How to run two VPNs at the same time?

First, it's generally not possible to run two different VPN Client programs on the same host simultaneously. Conceptually this is possible, but in practice, different vendor's VPN Clients tend to step on each other.

But it's often possible to configure a single VPN Client with a policy that permits more than one destination to be reached. This is known as split-tunneling. For example, the VPN policy might say all traffic sent to 192.168.0.0/24 goes over LAN #1 in the clear (no VPN), and all other traffic goes over the VPN tunnel to Concentrator XYZ. Or it could say all traffic sent to 192.168.0.0/24 goes to Concentrator XYZ, all traffic sent to 10.0.0.0/24 goes to Concentrator ABC.

To accomplish this, you'll face two challenges: one technical, one political.

The technical challenge is whether you can come up with a VPN Client policy definition that reflects what you want to do. Are the IP addresses of the two private destinations you want to use non-overlapping and static? For example, if the remote host that connects to your machine has a dynamic address, configuring a policy could be tough.

The political challenge is whether whoever owns the VPN Concentrator will let you configure a VPN Client policy with split-tunneling. Split-tunneling is a security no-no for this very reason -- the configuration you want opens a back-door because (theoretically) traffic originating in network #1 could enter through tunnel A, route through your machine, then ride tunnel B into network #2. You could prevent this host routing through careful machine and VPN policy configuration, but the fact remains that some will consider this too risky.
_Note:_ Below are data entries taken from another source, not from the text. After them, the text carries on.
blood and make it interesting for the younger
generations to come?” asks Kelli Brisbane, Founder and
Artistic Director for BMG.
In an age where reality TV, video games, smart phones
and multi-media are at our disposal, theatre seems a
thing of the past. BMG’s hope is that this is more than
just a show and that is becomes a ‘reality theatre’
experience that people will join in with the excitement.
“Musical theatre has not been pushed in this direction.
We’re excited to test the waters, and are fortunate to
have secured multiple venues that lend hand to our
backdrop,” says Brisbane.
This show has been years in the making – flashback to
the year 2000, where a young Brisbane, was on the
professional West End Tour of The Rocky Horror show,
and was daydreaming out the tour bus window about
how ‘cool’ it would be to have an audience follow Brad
One last point: I'm unclear about how you want to connect from a remote host to your machine. Your machine now runs a VPN Client to reach a VPN Concentrator. Your machine could use the same VPN Client to reach another VPN Concentrator, but that wouldn't let a remote host initiate an incoming connection to your machine. Or you could use a different client/server protocol to accept incoming connections to your machine -- for example, remote desktop access or a telnet server. In that case, you'll only have one VPN tunnel, not two. However, your VPN Client policy will still need to "have a hole" to exclude the client/server protocol from VPN tunneling.

Source: https://searchnetworking.techtarget.com/answer/Can-you-have-two-VPN-connections-to-the-same-machine-simultaneously

Some are also stating this is possible, surely slower but possible. You will also certainly need high IT skills to perform and also, full administrators access.